Could you retype the listing beneath, keeping each line exactly as it is?

==================================================

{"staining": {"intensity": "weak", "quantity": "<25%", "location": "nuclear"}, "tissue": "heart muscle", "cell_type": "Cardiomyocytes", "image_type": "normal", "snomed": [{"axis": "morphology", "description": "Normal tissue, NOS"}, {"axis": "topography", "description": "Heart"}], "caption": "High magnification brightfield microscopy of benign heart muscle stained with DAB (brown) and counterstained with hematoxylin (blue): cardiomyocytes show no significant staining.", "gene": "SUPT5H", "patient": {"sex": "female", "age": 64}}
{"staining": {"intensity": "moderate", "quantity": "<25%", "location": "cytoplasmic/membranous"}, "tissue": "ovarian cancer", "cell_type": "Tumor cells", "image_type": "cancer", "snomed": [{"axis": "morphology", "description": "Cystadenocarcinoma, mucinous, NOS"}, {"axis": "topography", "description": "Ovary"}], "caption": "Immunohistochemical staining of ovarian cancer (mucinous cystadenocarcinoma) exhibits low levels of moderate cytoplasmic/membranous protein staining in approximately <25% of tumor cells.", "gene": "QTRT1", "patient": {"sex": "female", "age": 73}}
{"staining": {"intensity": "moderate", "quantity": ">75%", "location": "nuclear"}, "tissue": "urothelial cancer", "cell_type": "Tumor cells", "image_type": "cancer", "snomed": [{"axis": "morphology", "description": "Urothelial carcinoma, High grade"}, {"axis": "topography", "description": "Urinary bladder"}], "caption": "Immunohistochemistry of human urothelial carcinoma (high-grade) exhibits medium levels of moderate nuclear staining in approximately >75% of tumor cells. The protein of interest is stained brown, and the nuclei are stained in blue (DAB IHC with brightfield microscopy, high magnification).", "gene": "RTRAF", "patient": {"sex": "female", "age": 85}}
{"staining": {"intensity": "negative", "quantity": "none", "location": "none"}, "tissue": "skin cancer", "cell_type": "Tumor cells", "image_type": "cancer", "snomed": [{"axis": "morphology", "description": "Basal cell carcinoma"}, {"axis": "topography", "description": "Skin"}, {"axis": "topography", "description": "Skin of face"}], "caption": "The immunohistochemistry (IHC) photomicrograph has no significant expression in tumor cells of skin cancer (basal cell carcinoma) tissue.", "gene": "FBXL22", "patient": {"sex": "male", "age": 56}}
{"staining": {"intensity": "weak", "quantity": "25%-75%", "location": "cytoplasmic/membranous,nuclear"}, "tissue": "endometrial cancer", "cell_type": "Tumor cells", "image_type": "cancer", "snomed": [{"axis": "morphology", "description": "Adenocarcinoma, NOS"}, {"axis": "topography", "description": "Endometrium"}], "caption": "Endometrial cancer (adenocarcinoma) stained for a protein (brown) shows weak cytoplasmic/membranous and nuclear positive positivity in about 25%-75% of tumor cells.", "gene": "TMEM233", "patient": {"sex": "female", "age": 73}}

==================================================

◆ SOLUTION FOR THIS PROBLEM ◆
{"staining": {"intensity": "weak", "quantity": "<25%", "location": "nuclear"}, "tissue": "heart muscle", "cell_type": "Cardiomyocytes", "image_type": "normal", "snomed": [{"axis": "morphology", "description": "Normal tissue, NOS"}, {"axis": "topography", "description": "Heart"}], "caption": "High magnification brightfield microscopy of benign heart muscle stained with DAB (brown) and counterstained with hematoxylin (blue): cardiomyocytes show no significant staining.", "gene": "SUPT5H", "patient": {"sex": "female", "age": 64}}
{"staining": {"intensity": "moderate", "quantity": "<25%", "location": "cytoplasmic/membranous"}, "tissue": "ovarian cancer", "cell_type": "Tumor cells", "image_type": "cancer", "snomed": [{"axis": "morphology", "description": "Cystadenocarcinoma, mucinous, NOS"}, {"axis": "topography", "description": "Ovary"}], "caption": "Immunohistochemical staining of ovarian cancer (mucinous cystadenocarcinoma) exhibits low levels of moderate cytoplasmic/membranous protein staining in approximately <25% of tumor cells.", "gene": "QTRT1", "patient": {"sex": "female", "age": 73}}
{"staining": {"intensity": "moderate", "quantity": ">75%", "location": "nuclear"}, "tissue": "urothelial cancer", "cell_type": "Tumor cells", "image_type": "cancer", "snomed": [{"axis": "morphology", "description": "Urothelial carcinoma, High grade"}, {"axis": "topography", "description": "Urinary bladder"}], "caption": "Immunohistochemistry of human urothelial carcinoma (high-grade) exhibits medium levels of moderate nuclear staining in approximately >75% of tumor cells. The protein of interest is stained brown, and the nuclei are stained in blue (DAB IHC with brightfield microscopy, high magnification).", "gene": "RTRAF", "patient": {"sex": "female", "age": 85}}
{"staining": {"intensity": "negative", "quantity": "none", "location": "none"}, "tissue": "skin cancer", "cell_type": "Tumor cells", "image_type": "cancer", "snomed": [{"axis": "morphology", "description": "Basal cell carcinoma"}, {"axis": "topography", "description": "Skin"}, {"axis": "topography", "description": "Skin of face"}], "caption": "The immunohistochemistry (IHC) photomicrograph has no significant expression in tumor cells of skin cancer (basal cell carcinoma) tissue.", "gene": "FBXL22", "patient": {"sex": "male", "age": 56}}
{"staining": {"intensity": "weak", "quantity": "25%-75%", "location": "cytoplasmic/membranous,nuclear"}, "tissue": "endometrial cancer", "cell_type": "Tumor cells", "image_type": "cancer", "snomed": [{"axis": "morphology", "description": "Adenocarcinoma, NOS"}, {"axis": "topography", "description": "Endometrium"}], "caption": "Endometrial cancer (adenocarcinoma) stained for a protein (brown) shows weak cytoplasmic/membranous and nuclear positive positivity in about 25%-75% of tumor cells.", "gene": "TMEM233", "patient": {"sex": "female", "age": 73}}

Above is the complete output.